As we previously reported, on November 2, 2020, a federal judge from the U.S. District Court for the Northern District of Illinois, issued a ruling in the case Cook County Illinois et al. v. Chad Wolf et al. which immediately set aside the public charge rule. The judge’s ruling allowed applicants to proceed with adjustment of status filings without having to include Form I-944 Declaration of Self-Sufficiency.

Now things have changed.

In a stunning rebuke of the lower court’s decision, the Seventh Circuit Court of Appeals has put the public charge rule back in place. As a result, the Department of Homeland Security (DHS) may continue to enforce the public charge rule as before.

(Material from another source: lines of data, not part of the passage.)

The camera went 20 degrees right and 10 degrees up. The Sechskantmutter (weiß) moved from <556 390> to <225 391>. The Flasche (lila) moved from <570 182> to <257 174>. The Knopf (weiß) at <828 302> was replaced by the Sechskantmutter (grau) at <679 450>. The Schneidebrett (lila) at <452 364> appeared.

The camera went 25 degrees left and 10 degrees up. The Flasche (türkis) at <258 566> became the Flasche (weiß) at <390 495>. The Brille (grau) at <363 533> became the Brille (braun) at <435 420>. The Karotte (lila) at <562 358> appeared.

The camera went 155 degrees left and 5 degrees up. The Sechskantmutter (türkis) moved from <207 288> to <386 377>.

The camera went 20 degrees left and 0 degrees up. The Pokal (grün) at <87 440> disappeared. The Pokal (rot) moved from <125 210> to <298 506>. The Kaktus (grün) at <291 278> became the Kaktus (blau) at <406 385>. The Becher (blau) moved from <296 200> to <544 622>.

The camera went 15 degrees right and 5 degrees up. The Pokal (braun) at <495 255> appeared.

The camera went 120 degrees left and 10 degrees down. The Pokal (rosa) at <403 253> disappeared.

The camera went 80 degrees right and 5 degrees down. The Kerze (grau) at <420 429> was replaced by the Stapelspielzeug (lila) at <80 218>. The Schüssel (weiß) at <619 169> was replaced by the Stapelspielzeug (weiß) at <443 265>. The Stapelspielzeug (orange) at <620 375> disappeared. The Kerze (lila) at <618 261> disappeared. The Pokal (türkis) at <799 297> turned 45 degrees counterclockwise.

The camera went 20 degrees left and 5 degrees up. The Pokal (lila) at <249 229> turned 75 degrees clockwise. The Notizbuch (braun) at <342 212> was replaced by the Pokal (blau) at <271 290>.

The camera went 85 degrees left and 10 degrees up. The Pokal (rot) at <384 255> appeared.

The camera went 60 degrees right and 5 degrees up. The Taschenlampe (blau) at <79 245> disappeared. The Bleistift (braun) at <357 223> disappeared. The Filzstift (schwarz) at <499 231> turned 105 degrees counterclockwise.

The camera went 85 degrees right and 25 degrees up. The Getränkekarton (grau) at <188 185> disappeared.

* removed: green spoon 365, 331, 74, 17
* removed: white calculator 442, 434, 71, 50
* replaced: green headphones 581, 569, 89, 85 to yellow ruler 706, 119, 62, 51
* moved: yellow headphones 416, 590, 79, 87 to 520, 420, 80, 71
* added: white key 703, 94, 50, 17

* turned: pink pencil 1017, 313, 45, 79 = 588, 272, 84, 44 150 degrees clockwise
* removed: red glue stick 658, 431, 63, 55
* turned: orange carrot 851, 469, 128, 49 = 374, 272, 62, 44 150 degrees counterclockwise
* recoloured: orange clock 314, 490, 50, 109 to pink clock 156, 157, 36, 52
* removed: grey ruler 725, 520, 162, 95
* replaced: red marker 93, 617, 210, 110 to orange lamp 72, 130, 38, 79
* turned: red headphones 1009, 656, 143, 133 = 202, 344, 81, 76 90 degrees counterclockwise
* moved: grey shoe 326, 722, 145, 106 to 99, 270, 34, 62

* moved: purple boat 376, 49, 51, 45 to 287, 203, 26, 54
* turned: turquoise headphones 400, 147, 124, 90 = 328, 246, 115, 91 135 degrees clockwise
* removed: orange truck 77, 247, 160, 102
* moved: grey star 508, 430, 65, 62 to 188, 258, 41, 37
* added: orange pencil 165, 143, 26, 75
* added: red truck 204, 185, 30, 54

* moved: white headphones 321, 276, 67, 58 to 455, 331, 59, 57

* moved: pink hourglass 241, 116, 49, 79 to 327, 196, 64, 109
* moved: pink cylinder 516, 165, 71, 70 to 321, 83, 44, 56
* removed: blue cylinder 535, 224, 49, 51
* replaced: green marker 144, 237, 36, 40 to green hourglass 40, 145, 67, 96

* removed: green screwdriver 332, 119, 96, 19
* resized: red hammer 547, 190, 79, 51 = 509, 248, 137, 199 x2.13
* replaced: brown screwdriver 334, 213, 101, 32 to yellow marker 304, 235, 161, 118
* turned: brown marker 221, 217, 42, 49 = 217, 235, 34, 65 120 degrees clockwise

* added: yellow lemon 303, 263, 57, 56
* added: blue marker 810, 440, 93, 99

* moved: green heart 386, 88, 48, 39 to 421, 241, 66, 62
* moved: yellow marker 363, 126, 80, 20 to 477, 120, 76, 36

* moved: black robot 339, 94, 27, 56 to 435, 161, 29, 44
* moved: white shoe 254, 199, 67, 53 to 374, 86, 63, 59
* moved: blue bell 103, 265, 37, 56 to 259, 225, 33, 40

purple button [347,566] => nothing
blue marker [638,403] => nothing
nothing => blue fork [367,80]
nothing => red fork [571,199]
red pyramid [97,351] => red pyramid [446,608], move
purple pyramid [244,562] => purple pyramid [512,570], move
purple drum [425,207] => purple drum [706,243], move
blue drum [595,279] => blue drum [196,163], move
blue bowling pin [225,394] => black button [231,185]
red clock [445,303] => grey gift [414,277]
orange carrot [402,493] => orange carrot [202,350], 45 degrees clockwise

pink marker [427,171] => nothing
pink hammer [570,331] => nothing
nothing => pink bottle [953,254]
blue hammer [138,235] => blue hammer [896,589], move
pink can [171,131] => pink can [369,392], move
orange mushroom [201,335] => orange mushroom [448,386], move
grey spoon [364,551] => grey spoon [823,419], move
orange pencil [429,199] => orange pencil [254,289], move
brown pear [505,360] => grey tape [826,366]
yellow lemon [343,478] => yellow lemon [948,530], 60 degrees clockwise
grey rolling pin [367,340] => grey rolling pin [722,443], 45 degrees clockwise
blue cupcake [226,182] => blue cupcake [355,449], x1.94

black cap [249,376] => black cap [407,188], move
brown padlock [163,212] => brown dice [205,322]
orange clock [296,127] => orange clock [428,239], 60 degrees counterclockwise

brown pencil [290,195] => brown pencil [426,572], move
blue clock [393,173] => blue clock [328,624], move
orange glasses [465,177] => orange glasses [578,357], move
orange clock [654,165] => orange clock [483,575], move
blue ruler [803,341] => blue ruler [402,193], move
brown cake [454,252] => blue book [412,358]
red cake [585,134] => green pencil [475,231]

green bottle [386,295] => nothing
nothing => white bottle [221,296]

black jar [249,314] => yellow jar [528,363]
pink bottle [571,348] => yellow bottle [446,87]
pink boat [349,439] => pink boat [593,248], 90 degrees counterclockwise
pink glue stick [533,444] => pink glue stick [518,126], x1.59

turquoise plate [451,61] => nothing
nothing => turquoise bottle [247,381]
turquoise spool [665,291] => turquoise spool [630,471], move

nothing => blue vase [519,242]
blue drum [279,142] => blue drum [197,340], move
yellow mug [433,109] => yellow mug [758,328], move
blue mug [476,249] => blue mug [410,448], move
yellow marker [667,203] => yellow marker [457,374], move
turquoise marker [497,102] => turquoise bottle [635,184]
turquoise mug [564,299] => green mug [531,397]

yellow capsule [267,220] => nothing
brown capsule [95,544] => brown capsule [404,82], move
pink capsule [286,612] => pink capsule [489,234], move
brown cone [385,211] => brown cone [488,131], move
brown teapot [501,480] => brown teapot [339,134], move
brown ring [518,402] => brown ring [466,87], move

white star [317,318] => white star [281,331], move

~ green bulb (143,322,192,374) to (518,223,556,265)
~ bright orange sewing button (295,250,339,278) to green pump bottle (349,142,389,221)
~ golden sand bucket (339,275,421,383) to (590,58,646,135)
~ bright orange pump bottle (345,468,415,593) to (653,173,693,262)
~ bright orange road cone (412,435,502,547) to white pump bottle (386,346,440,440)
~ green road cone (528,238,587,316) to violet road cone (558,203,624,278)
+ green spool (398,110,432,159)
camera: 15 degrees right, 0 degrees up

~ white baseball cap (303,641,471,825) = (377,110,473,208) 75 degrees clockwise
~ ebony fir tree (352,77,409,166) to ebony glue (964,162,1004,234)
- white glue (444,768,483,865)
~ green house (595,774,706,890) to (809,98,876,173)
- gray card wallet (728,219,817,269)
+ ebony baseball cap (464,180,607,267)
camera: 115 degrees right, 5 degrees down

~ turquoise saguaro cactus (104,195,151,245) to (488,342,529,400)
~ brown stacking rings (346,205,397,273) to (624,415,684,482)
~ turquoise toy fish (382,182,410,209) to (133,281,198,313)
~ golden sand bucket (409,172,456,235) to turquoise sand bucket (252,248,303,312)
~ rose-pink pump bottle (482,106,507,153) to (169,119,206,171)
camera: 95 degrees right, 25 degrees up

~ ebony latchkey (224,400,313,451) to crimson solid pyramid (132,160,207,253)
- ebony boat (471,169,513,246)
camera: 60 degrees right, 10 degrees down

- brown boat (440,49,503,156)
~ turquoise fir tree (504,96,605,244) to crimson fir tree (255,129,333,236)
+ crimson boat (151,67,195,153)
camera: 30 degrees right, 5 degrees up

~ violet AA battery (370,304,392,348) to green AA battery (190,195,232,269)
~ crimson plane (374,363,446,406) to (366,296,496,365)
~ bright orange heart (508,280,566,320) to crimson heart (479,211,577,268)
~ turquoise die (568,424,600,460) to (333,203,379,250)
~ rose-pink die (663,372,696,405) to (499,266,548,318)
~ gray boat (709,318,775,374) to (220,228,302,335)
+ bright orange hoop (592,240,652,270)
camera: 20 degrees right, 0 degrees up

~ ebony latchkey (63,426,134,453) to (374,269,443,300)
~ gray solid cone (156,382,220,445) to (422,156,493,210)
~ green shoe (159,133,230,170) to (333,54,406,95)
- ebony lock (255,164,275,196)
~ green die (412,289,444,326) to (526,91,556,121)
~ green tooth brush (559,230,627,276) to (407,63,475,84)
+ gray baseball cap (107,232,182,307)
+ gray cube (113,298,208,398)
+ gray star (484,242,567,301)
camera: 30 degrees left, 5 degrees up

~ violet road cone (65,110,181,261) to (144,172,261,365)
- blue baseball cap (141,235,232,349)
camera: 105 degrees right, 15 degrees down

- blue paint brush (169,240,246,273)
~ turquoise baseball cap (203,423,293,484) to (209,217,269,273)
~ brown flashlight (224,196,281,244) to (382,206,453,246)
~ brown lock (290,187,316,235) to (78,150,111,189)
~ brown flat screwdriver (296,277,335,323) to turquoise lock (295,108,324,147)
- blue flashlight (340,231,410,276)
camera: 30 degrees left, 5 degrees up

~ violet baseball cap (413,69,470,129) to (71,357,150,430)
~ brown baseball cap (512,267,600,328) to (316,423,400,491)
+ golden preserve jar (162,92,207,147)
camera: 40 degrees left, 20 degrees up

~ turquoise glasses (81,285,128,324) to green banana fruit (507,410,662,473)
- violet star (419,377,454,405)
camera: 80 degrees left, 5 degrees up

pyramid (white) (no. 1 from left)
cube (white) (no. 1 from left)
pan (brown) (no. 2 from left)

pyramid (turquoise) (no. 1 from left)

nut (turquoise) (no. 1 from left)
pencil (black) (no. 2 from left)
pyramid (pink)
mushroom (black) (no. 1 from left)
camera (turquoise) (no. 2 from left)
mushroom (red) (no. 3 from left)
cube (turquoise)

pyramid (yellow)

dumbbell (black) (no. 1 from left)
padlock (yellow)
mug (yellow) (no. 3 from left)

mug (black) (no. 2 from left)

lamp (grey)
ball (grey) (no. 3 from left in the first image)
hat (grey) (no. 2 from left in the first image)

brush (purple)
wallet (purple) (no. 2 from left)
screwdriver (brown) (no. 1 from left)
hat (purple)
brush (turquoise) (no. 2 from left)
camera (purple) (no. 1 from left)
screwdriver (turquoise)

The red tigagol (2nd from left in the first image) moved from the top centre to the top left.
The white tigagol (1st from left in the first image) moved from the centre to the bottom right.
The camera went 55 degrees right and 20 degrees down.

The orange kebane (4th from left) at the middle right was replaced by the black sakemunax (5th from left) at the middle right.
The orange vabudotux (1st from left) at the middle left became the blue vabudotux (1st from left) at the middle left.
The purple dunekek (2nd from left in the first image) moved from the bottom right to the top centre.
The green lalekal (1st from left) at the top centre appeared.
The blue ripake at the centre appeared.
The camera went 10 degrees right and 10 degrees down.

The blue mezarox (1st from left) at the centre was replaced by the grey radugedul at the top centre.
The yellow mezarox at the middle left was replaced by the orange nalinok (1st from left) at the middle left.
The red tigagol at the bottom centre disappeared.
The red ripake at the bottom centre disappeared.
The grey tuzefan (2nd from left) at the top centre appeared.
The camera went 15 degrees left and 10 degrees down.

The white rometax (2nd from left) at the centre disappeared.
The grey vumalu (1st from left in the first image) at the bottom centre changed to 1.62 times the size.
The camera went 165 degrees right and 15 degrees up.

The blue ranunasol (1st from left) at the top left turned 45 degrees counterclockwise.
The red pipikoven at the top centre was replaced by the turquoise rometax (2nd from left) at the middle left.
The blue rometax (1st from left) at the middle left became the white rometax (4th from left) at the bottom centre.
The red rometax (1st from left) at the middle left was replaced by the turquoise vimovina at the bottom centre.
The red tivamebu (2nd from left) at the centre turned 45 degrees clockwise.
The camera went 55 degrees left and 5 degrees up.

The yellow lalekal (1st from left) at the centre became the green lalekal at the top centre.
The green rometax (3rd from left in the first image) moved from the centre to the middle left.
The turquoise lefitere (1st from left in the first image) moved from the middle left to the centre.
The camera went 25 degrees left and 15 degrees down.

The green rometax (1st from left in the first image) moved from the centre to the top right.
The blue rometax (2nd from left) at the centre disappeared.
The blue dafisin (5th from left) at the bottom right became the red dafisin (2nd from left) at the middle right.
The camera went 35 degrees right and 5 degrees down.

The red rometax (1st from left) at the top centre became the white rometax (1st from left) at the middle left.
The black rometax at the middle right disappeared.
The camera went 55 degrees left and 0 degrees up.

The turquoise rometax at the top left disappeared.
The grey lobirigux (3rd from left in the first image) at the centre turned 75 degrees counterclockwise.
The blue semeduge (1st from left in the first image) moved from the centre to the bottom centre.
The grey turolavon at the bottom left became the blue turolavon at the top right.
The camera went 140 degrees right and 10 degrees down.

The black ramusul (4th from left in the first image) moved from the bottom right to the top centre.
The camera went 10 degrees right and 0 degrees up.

What did the appellate court decide?

On November 4, 2020, the appellate court placed an “administrative stay” on the November 2nd decision stopping the lower court from invalidating the public charge rule.

What does this mean for applicants for adjustment of status?

As a result of this decision, the U.S. Citizenship and Immigration Services (USCIS) may continue to implement the public charge rule until another order of the Seventh Circuit or another court states otherwise.

Accordingly, all applicants for adjustment of status must include Form I-944 Declaration of Self-Sufficiency as well as all appropriate fees and supporting documentation.

What does this mean for employers and foreign nationals?

Until further notice, adjustment of status applications and nonimmigrant extension and change of status applications must continue to be submitted with public charge forms and documentation.